[NTLUG:Discuss] Linux Dist.

Steve Baker sjbaker1 at airmail.net
Sat Aug 5 12:41:43 CDT 2000


Christopher Browne wrote:

> "System management" is the other area where there may be persistent
> differences.  That is, the "pretty tools" to help you do things like:
> - Managing printers
> - Controlling network connections
> - Managing other services [ftp server, database server, mail server, ...]
> - Installing upgraded versions of software

I learned to use the command-line tools (or hand editing the config files) -
so these things also seem identical across distro's as far as I'm concerned.
 
> Red Hat has, for this, a tool called Linuxconf.  Caldera had developed
> one called COAS, which is being replaced by Webmin.  I've not seriously
> run SuSE or Mandrake;

SuSE has YAST (Yet Another Setup Tool) and YAST2 (You guess!)

Dunno about Mandrake - the early Mandrake distro's were more or less
straight ripoffs of RedHat - but they may have diverged by now.

> I'm fairly sure they have their own system administration packages.

Since ease of configuration is the #1 selling point for a distro, it
would be suicidal not to have *something*.

> This may or may not include "package management" tools; there's quite
> a bit of variation in how much sophistication the systems provide in
> managing what versions of software are installed on your system.
> With Debian-related systems like Corel and StormLinux, it's not at all
> difficult to set up automated updates; if you, on a weekly basis, run:
>    apt-get update; apt-get upgrade -yy
> at some time when an Internet connection is "live," this will pull in
> all updates to the stuff you have installed.

Yikes!  I'd find that pretty scarey.  I like to KNOW what I changed!  If
my system suddenly refuses to reboot or something, I'd like to know what
I did to provoke that - having the system quietly go off and upgrade itself
every time I read my email sounds *dangerous*.

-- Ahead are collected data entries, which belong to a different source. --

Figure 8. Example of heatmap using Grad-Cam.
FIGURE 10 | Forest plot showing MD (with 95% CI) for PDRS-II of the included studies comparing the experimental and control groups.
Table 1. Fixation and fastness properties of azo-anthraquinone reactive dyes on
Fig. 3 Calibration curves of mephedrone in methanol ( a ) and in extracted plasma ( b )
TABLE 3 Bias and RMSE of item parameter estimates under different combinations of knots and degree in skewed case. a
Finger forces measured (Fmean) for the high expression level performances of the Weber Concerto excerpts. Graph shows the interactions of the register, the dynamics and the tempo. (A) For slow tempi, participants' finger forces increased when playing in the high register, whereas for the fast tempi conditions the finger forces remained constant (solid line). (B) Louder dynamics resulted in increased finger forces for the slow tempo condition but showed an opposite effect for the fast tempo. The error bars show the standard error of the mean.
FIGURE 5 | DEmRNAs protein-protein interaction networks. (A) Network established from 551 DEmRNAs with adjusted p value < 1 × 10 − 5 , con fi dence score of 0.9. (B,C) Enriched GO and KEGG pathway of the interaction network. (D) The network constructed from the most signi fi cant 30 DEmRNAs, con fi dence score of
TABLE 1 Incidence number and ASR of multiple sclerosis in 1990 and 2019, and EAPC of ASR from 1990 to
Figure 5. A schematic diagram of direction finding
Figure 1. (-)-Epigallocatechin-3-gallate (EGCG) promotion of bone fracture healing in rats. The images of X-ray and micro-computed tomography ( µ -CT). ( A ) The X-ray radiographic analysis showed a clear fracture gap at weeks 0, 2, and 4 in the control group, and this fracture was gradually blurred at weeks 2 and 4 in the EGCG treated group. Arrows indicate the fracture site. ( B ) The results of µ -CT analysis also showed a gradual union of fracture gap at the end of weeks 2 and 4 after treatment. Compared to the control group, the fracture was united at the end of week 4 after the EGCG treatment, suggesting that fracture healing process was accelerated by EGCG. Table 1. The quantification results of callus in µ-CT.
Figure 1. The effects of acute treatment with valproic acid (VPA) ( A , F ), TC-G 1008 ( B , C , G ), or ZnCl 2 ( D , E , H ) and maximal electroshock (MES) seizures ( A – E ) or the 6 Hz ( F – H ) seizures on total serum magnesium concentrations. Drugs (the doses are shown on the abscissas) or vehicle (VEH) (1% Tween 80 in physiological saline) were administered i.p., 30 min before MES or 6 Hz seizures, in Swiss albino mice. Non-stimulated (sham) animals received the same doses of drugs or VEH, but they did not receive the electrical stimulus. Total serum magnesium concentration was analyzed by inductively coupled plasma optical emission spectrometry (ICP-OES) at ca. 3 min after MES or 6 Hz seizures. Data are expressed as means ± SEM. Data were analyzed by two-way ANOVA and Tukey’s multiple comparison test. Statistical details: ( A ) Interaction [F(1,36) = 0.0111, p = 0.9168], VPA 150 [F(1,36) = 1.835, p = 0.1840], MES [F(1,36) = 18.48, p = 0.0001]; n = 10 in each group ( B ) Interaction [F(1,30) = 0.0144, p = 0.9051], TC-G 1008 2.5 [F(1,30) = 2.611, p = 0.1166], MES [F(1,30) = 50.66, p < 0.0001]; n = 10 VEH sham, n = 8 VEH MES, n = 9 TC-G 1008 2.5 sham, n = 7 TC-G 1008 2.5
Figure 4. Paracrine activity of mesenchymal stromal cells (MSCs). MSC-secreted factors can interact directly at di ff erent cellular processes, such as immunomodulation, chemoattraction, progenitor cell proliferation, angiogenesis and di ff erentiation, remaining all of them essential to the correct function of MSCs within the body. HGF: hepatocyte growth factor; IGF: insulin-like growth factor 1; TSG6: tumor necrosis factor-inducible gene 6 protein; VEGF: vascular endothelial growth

>  Distributions that use RPM
> (Red Hat, SuSE, TurboLinux, Caldera, Mandrake) tend not to have quite as
> comprehensive a "suite" of package management tools, but as all systems
> are works in progress, what was lacking last year isn't necessarily so
> lacking now...

Yes - but RPM's are currently the de-facto standard...I find the SuSE
package management to be pretty reasonable using YAST.